How can I compute the PDF/CDF and expected value of the following function:
$$
\frac{\alpha}{r^2}
$$
where $r$ is generated as follows:
- draw $x$ and $y$ from a uniform distribution in the range $[-r_\max,+r_\max]$.
- if $r_\min \le \sqrt{x^2+y^2} \le r_\max$ then $r=\sqrt{x^2+y^2}$ else repeat step (1)

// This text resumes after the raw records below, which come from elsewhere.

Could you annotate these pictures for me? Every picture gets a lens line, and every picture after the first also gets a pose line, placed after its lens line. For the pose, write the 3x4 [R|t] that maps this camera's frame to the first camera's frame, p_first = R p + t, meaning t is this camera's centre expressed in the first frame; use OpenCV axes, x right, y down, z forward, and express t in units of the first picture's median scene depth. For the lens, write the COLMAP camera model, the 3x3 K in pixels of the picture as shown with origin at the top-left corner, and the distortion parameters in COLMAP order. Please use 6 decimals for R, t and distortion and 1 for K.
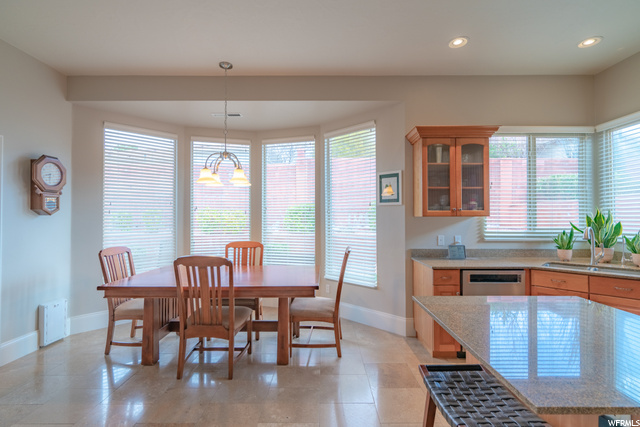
lens RADIAL K [[297.1, 0, 323.7], [0, 297.1, 212.4], [0, 0, 1]] dist [-0.000539, 0.000232]
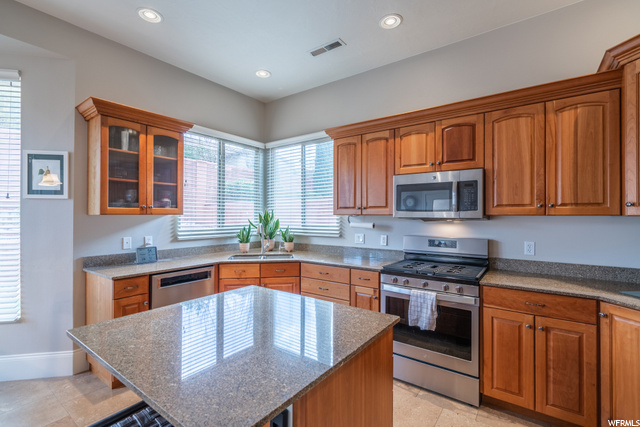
lens RADIAL K [[295.0, 0, 319.0], [0, 295.0, 212.9], [0, 0, 1]] dist [0.003001, 0.000498]
pose [[0.598752, 0.006723, 0.800906, 0.050542], [-0.013011, 0.999914, 0.001334, 0.000393], [-0.800829, -0.011219, 0.598789, 0.065307]]
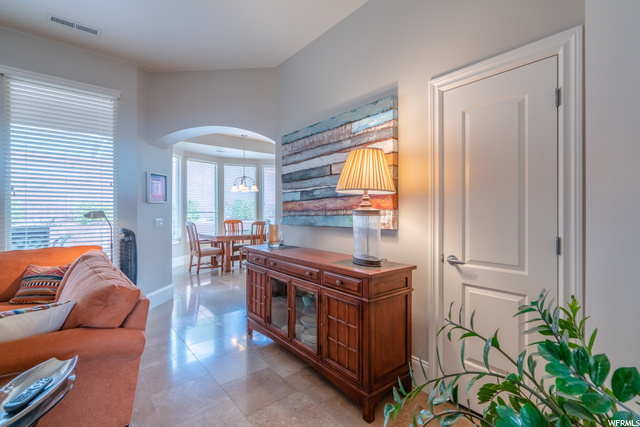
lens RADIAL K [[297.5, 0, 313.7], [0, 297.5, 210.0], [0, 0, 1]] dist [0.000032, 0.000273]
pose [[0.782187, 0.002232, 0.623040, -1.251646], [-0.010514, 0.999898, 0.009618, 0.015171], [-0.622956, -0.014074, 0.782131, -0.969472]]
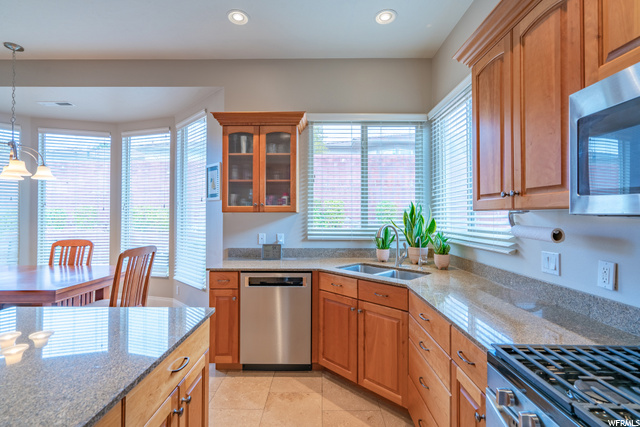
lens RADIAL K [[293.0, 0, 319.1], [0, 293.0, 210.5], [0, 0, 1]] dist [-0.001412, -0.000058]
pose [[0.999976, 0.000120, -0.006887, 0.608508], [-0.000118, 1.000000, 0.000221, 0.007260], [0.006887, -0.000220, 0.999976, 0.104816]]
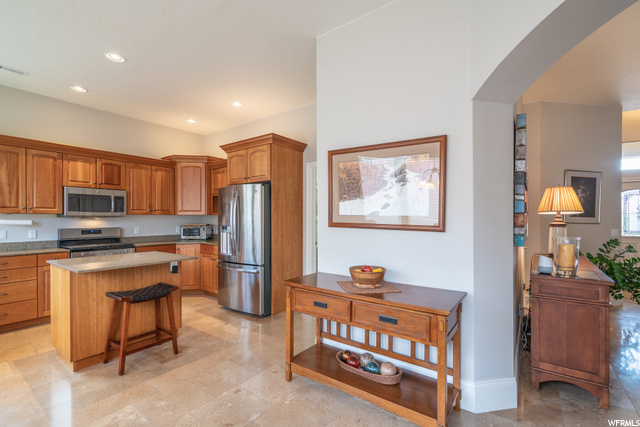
lens RADIAL K [[291.9, 0, 318.8], [0, 291.9, 218.6], [0, 0, 1]] dist [0.001187, 0.000641]
pose [[-0.800246, -0.001532, 0.599671, -0.710906], [-0.008206, 0.999931, -0.008396, 0.025974], [-0.599616, -0.011639, -0.800203, 0.741561]]
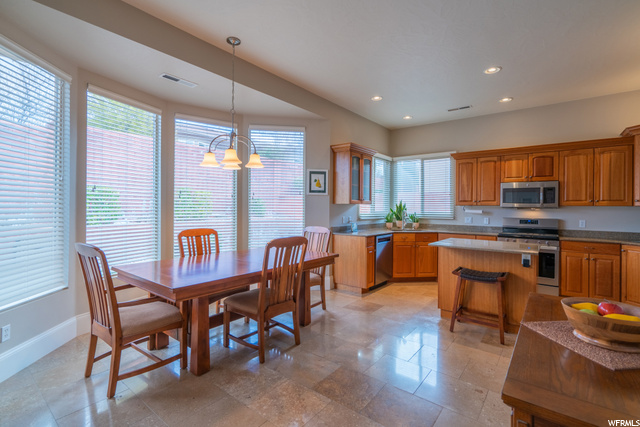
lens RADIAL K [[297.2, 0, 320.2], [0, 297.2, 206.2], [0, 0, 1]] dist [0.002493, 0.000622]
pose [[0.621146, 0.008873, 0.783644, -0.887943], [-0.021325, 0.999757, 0.005583, 0.019866], [-0.783404, -0.020179, 0.621185, 0.182610]]
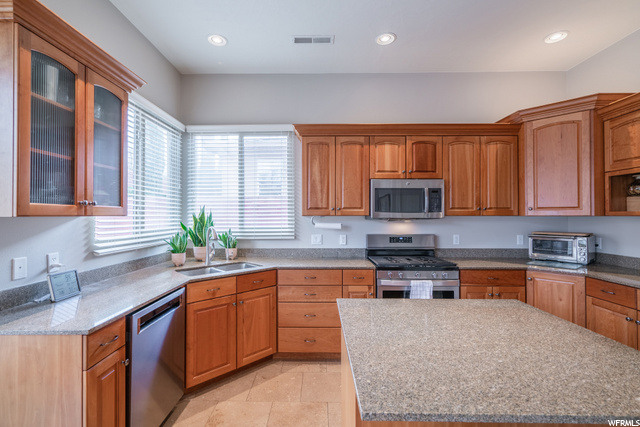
lens RADIAL K [[293.3, 0, 315.6], [0, 293.3, 212.7], [0, 0, 1]] dist [-0.002402, -0.000139]
pose [[0.018650, 0.009481, 0.999781, -0.058057], [-0.013586, 0.999865, -0.009229, 0.006409], [-0.999734, -0.013411, 0.018776, 0.560313]]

$r_\min$, $r_\max$, and $\alpha$ are given constants.
Best Answer
This is really the same as drawing the pair $(x,y)$ uniformly from inside the annulus bounded by concentric circles of radii $r_\min$ and $r_\max$. If $s$ is between $r_\min$ and $r_\max$ then the probability that $r\le s$ is the area between the circle of radius $s$ and the circle of radius $r_\min$ divided by the whole area of the annulus. I.e. $$ \Pr(r \le s) = \frac{\text{area of annulus between radii }r_\min\text{ and }s}{\text{area of annulus between radii }r_\min\text{ and }r_\max} = \frac{\pi s^2 - \pi r_\min^2}{\pi r_\max^2 - \pi r_\min^2} = \frac{s^2-r_\min^2}{r_\max^2-r_\min^2}. $$ So that's the CDF as a function of $s$. Differentiate it to get the PDF, and the numerator becomes $2s$ while the denominator stays as it was. Call the CDF (capital) $F$ and density (lower-case) $f$, and then the expected value is $$ \alpha\int_{r_\min}^{r_\max} \frac{1}{s^2} f(s)\;ds. $$